This exercise will introduce the basics of setting up a Prometheus adapter on a cluster and how to configure an autoscaler to use application metrics from the adapter. For more detailed information, please refer to the Prometheus Adapter Walkthrough.

Deploy a Test Service

Deploy your application to the cluster and expose it through a service so that you can send traffic to it and obtain metrics from it:


apiVersion: apps/v1
kind: Deployment
metadata:
  name: sample-app
  labels:
    app: sample-app
spec:
  replicas: 1
  selector:
    matchLabels:
      app: sample-app
  template:
    metadata:
      labels:
        app: sample-app
    spec:
      containers:
      - image: uhub.service.ucloud.cn/uk8s/autoscale-demo:v0.1.2
        name: metrics-provider
        ports:
        - name: http
          containerPort: 8080
---
apiVersion: v1
kind: Service
metadata:
  labels:
    app: sample-app
  name: sample-app
spec:
  ports:
  - name: http
    port: 80
    protocol: TCP
    targetPort: 8080
  selector:
    app: sample-app
  type: ClusterIP

Now, check your application to ensure it exposes metrics and that the http_requests_total metric correctly reflects the number of request accesses. You can test this on a host with access to the Pod (such as the master node) using the following command:


curl http://$(kubectl get pod -l app=sample-app -o jsonpath='{.items[0].status.podIP}'):8080

Note: The counter increases each time the page is accessed.

Configure HPA

Now, you need to ensure that the application can be automatically scaled based on this metric to prepare for release. You can use a HorizontalPodAutoscaler as shown below to achieve automatic scaling:


kind: HorizontalPodAutoscaler
apiVersion: autoscaling/v2
metadata:
  name: sample-app
spec:
  scaleTargetRef:
    # Specify the target resource for automatic scaling, here it is a Deployment named sample-app
    apiVersion: apps/v1
    kind: Deployment
    name: sample-app
  # Set the range of replicas: at least 1, at most 10
  minReplicas: 1
  maxReplicas: 10
  metrics:
  # Use custom metrics of type Pods to calculate the average of this metric for each Pod
  - type: Pods
    pods:
      # Specify the metric name as http_requests, which is a custom metric (custom metrics)
      # Currently not effective, requiring Prometheus Adapter configuration to support this metric
      metric:
        name: http_requests
      # Specify the scaling trigger threshold as an average of 500m (500 millirequests/second) per Pod
      # That is, when each Pod processes 1 request every 2 seconds, HPA will maintain the current number of replicas
      # If this rate is exceeded, HPA will automatically scale out; otherwise, it will scale in
      target:
        type: Value
        averageValue: 500m

Monitor Configuration

To monitor your application, create a ServiceMonitor pointing to the application. Assume your Prometheus instance is configured to discover services with the app: sample-app label, create the following ServiceMonitor to collect metrics from the service:

Preconditions: Your application service must meet the following requirements for successful metric collection by Prometheus:

The service has the label app: sample-app (or matches the selector in ServiceMonitor).
The service exposes the metrics interface via a named port (e.g., http).
The application exposes standard Prometheus metrics on this port, with the default scraping path /metrics (or a custom path via the endpoints.path field).


kind: ServiceMonitor
apiVersion: monitoring.coreos.com/v1
metadata:
  name: sample-app
  labels:
    app: sample-app
  namespace: default
spec:
  selector:
    matchLabels:
      app: sample-app
  endpoints:
  - port: http

After deployment, the http_requests_total metric should appear in your Prometheus instance. Locate them via the dashboard and ensure they include namespace and pod labels. If mismatches occur, verify that labels on the ServiceMonitor match those on the Prometheus CRD.
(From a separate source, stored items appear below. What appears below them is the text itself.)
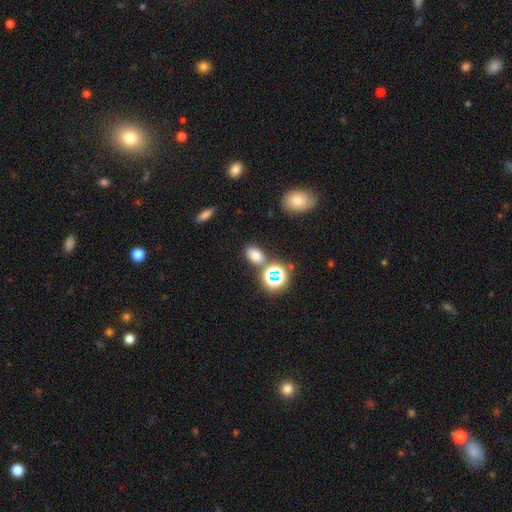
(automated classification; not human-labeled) smooth 72%, star or artifact 21%, featured or disk 7%. Down the decision tree: how rounded — in between (79%); merging — none (75%).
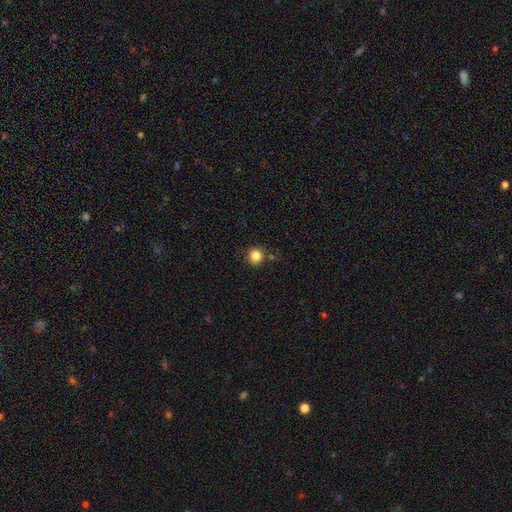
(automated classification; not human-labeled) smooth 84%, star or artifact 11%, featured or disk 4%. Down the decision tree: how rounded — round (92%); merging — none (83%).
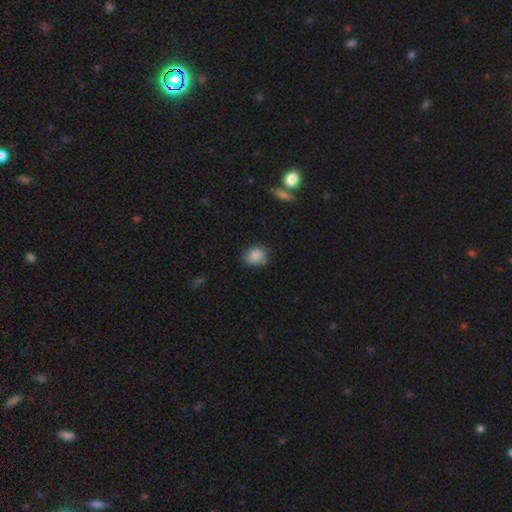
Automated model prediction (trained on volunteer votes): This is clearly a smooth galaxy (86%). How rounded: possibly in between (51%). Merging: likely none (74%).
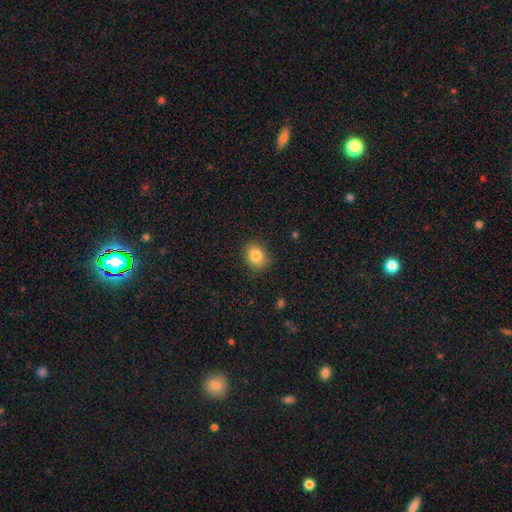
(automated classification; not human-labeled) Smooth or featured? smooth (85%)
How rounded? round (57%)
Merging? none (84%)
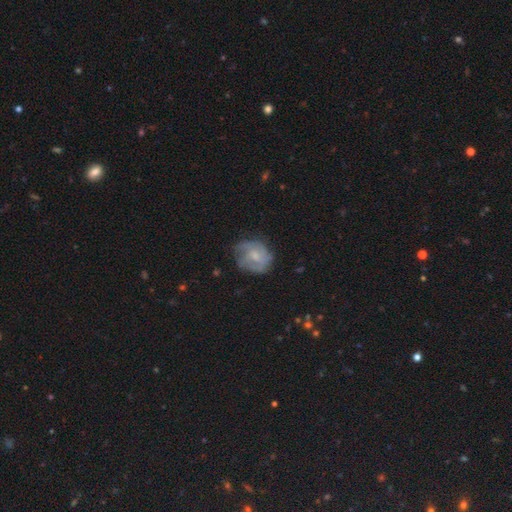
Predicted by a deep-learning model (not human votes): featured or disk 56%, smooth 36%, star or artifact 8%. Down the decision tree: edge-on disk — no (98%); bar — no (60%); spiral arms — yes (70%); bulge size — small (43%); merging — none (60%).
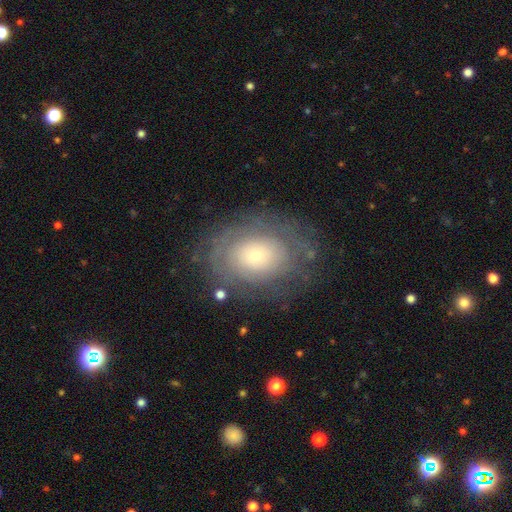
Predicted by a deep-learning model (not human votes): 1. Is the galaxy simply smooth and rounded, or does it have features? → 58% featured or disk, 34% smooth, 9% star or artifact.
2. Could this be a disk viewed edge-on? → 96% no, 4% yes.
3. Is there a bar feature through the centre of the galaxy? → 88% no, 10% weak, 2% strong.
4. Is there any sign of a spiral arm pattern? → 62% yes, 38% no.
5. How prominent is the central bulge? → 60% small, 28% moderate, 8% large, 2% dominant, 2% none.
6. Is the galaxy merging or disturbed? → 72% none, 16% minor disturbance, 9% major disturbance, 2% merger.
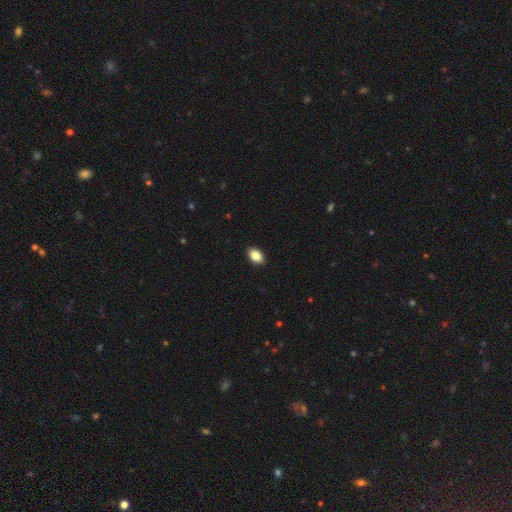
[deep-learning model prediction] A smooth galaxy with no disk features (86%) that is in between round and cigar-shaped (88%).

Vote fractions:
- Smooth or featured? smooth: 86% / star or artifact: 8% / featured or disk: 6%
- How rounded? in between: 88% / round: 10% / cigar-shaped: 1%
- Merging? none: 91% / minor disturbance: 7% / major disturbance: 2% / merger: 1%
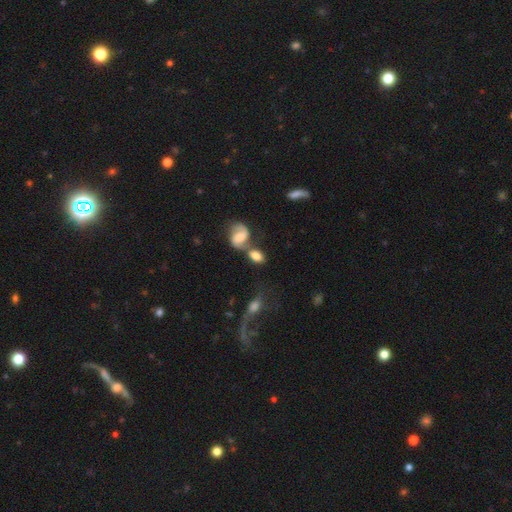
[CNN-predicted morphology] Smooth or featured?
  - smooth: 59% *
  - featured or disk: 32%
  - star or artifact: 9%
How rounded?
  - in between: 80% *
  - round: 16%
  - cigar-shaped: 4%
Merging?
  - merger: 46% *
  - none: 35%
  - minor disturbance: 12%
  - major disturbance: 7%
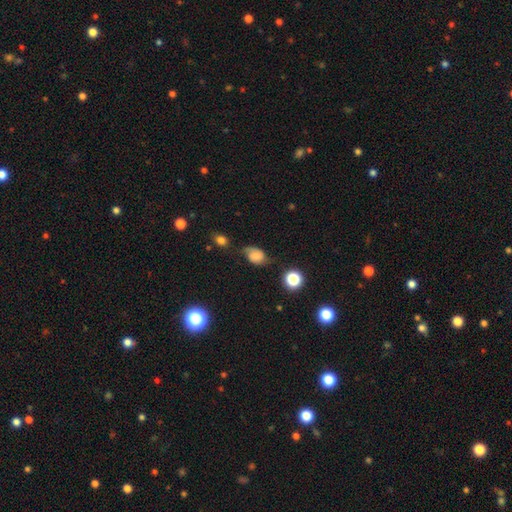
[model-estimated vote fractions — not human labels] Q: Smooth or featured?
A: smooth (57%); runner-up: featured or disk (30%)
Q: How rounded?
A: in between (66%); runner-up: round (32%)
Q: Merging?
A: none (47%); runner-up: minor disturbance (34%)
Configure Prometheus Adapter

Now that you have a running Prometheus instance monitoring your application, you need to deploy the adapter, which acts as a translator between Kubernetes and Prometheus, knowing how to communicate with both.

To enable custom metrics to be displayed in Kubernetes, you must configure the adapter’s rules to tell it how to extract metrics from Prometheus and convert them into a format supported by Kubernetes:


apiVersion: v1
kind: ConfigMap
metadata:
  name: adapter-config
  namespace: uk8s-monitor
data:
  config.yaml: |-
    # Prometheus Adapter custom metric rules configuration
    "rules":
    - "seriesQuery": |
         {namespace!="",__name__!~"^container_.*"}  # Query all metrics with namespace label that do not start with container_
      "resources":
        "template": "<<.Resource>>"  # Map to K8s resources like Pod, Deployment, etc.
      "name":
        "matches": "^(.*)_total"     # Match all metrics ending with _total (e.g., http_requests_total)
        "as": ""                     # Keep the original metric name
      "metricsQuery": |
        sum by (<<.GroupBy>>) (      # Aggregate by specified labels
          irate (
            <<.Series>>{<<.LabelMatchers>>}[1m]  # Use irate function to calculate requests per second over 1-minute window
          )
        )

Restart Prometheus Adapter to apply configuration


kubectl rollout restart deployment prometheus-adapter -n uk8s-monitor

Use kubectl get —raw to check metric values, which sends a raw GET request to the Kubernetes API server with automatic authentication:


# Query current value of custom metric http_requests for all Pods with label app=sample-app in default namespace
kubectl get --raw "/apis/custom.metrics.k8s.io/v1beta2/namespaces/default/pods/*/http_requests?selector=app%3Dsample-app" | jq .

Due to the adapter configuration, the cumulative metric http_requests_total is converted to a rate metric pods/http_requests, measuring requests per second per Pod over a 1-minute window. Currently, the value should be close to zero since the application has no actual traffic except for Prometheus scraping.

If everything works, the command will return output similar to:


{
  "kind": "MetricValueList",
  "apiVersion": "custom.metrics.k8s.io/v1beta2",
  "metadata": {},
  "items": [
    {
      "describedObject": {
        "kind": "Pod",
        "namespace": "default",
        "name": "sample-app-85d5996dc6-q4s74",
        "apiVersion": "/v1"
      },
      "metric": {
        "name": "http_requests",
        "selector": null
      },
      "timestamp": "2025-04-29T09:59:22Z",
      "value": "52m"
    }
  ]
}

Test

Generate traffic using curl:


timeout 1m bash -c '
  while sleep 0.1; do
    curl http://$(kubectl get pod -l app=sample-app -o jsonpath="{.items[0].status.podIP}"):8080
  done
'

Check the HPA again—you should see the last observed metric value roughly match your request rate, and the HPA should have recently scaled your application.

Now your application auto-scales based on HTTP requests and is ready for formal release! If you leave the application idle for a while, the HPA should scale it down, helping you save valuable budget for the official launch.